Problem details =
Copy out each line of the listing below that contains the word "store".

Recorded data =
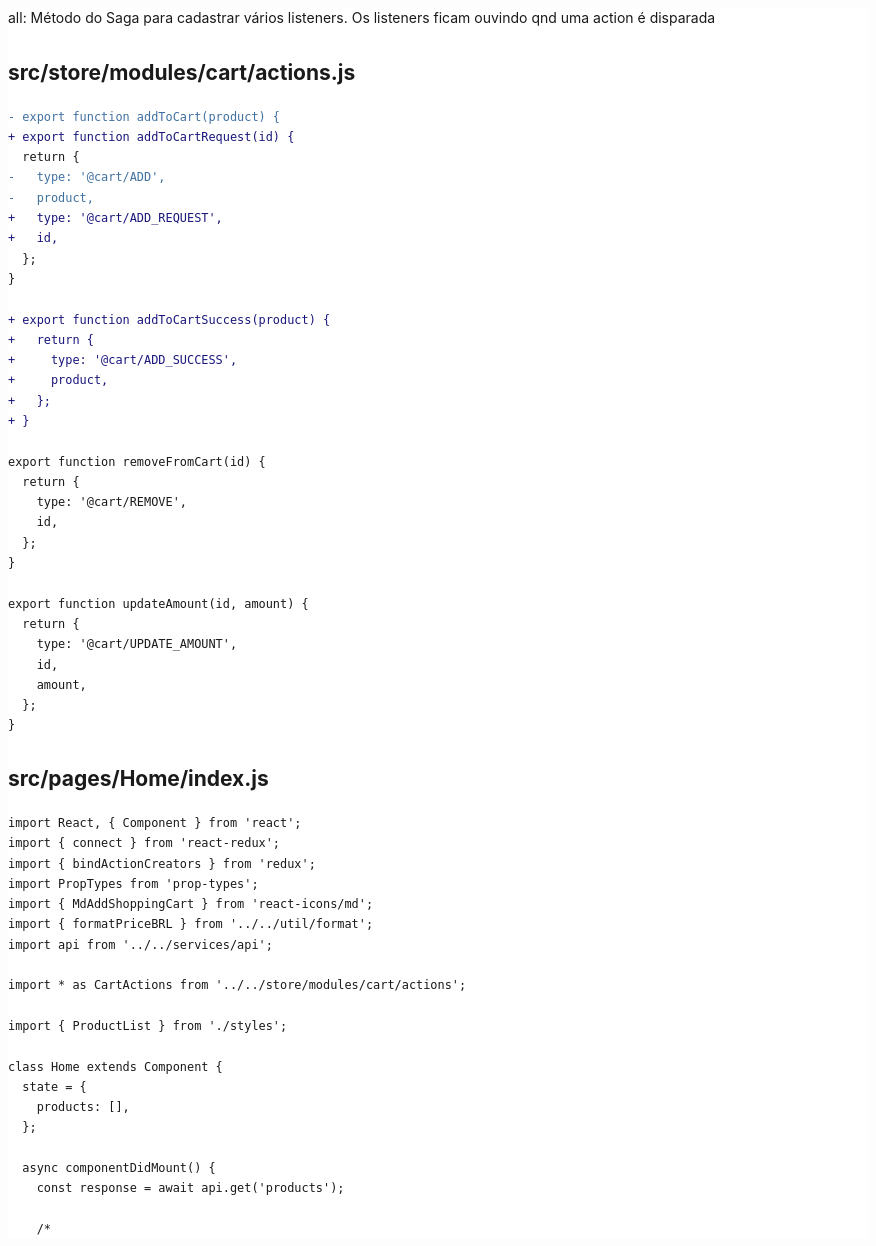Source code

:all:
Método do Saga para cadastrar vários listeners. Os listeners ficam ouvindo
qnd uma action é disparada

## src/store/modules/cart/actions.js

```diff
- export function addToCart(product) {
+ export function addToCartRequest(id) {
  return {
-   type: '@cart/ADD',
-   product,
+   type: '@cart/ADD_REQUEST',
+   id,
  };
}

+ export function addToCartSuccess(product) {
+   return {
+     type: '@cart/ADD_SUCCESS',
+     product,
+   };
+ }

export function removeFromCart(id) {
  return {
    type: '@cart/REMOVE',
    id,
  };
}

export function updateAmount(id, amount) {
  return {
    type: '@cart/UPDATE_AMOUNT',
    id,
    amount,
  };
}
```

## src/pages/Home/index.js

```diff
import React, { Component } from 'react';
import { connect } from 'react-redux';
import { bindActionCreators } from 'redux';
import PropTypes from 'prop-types';
import { MdAddShoppingCart } from 'react-icons/md';
import { formatPriceBRL } from '../../util/format';
import api from '../../services/api';

import * as CartActions from '../../store/modules/cart/actions';

import { ProductList } from './styles';

class Home extends Component {
  state = {
    products: [],
  };

  async componentDidMount() {
    const response = await api.get('products');

    /*
```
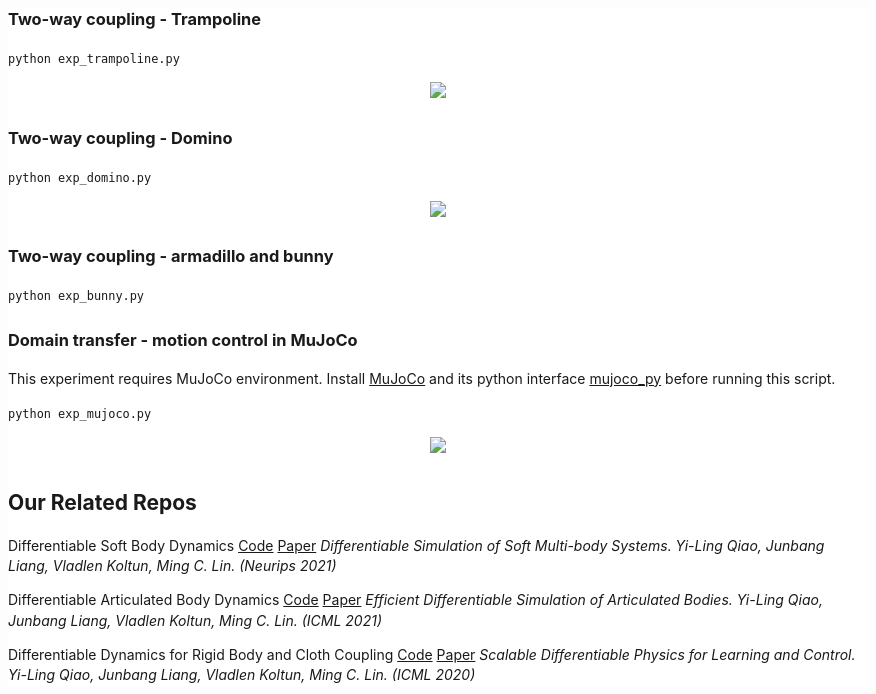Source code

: ### Two-way coupling - Trampoline
```bash
python exp_trampoline.py
```

<div align="center">
<img width="300px" src="https://github.com/YilingQiao/linkfiles/raw/master/icml20/trampoline.gif"> 
</div>


### Two-way coupling - Domino
```bash
python exp_domino.py
```
<div align="center">
<img width="300px" src="https://github.com/YilingQiao/linkfiles/raw/master/icml20/domino.gif"> 
</div>


### Two-way coupling - armadillo and bunny
```bash
python exp_bunny.py
```


### Domain transfer - motion control in MuJoCo

This experiment requires MuJoCo environment. Install [MuJoCo](http://www.mujoco.org/) and its python interface [mujoco_py](https://github.com/openai/mujoco-py) before running this script.
```bash
python exp_mujoco.py
```
<div align="center">
<img width="100px" src="https://github.com/YilingQiao/linkfiles/raw/master/icml20/mj_mismatch.gif"> 
</div>

## Our Related Repos
Differentiable Soft Body Dynamics [Code](https://github.com/YilingQiao/diff_fem) [Paper](http://vladlen.info/publications/differentiable-simulation-soft-multi-body-systems/)
*Differentiable Simulation of Soft Multi-body Systems. Yi-Ling Qiao, Junbang Liang, Vladlen Koltun, Ming C. Lin. (Neurips 2021)*

Differentiable Articulated Body Dynamics [Code](https://github.com/YilingQiao/diffarticulated) [Paper](https://arxiv.org/abs/2109.07719)
*Efficient Differentiable Simulation of Articulated Bodies. Yi-Ling Qiao, Junbang Liang, Vladlen Koltun, Ming C. Lin. (ICML 2021)*

Differentiable Dynamics for Rigid Body and Cloth Coupling [Code](https://github.com/YilingQiao/diffsim) [Paper](https://arxiv.org/abs/2007.02168)
*Scalable Differentiable Physics for Learning and Control. Yi-Ling Qiao, Junbang Liang, Vladlen Koltun, Ming C. Lin. (ICML 2020)*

Response area =
## src/store/modules/cart/actions.js
import * as CartActions from '../../store/modules/cart/actions';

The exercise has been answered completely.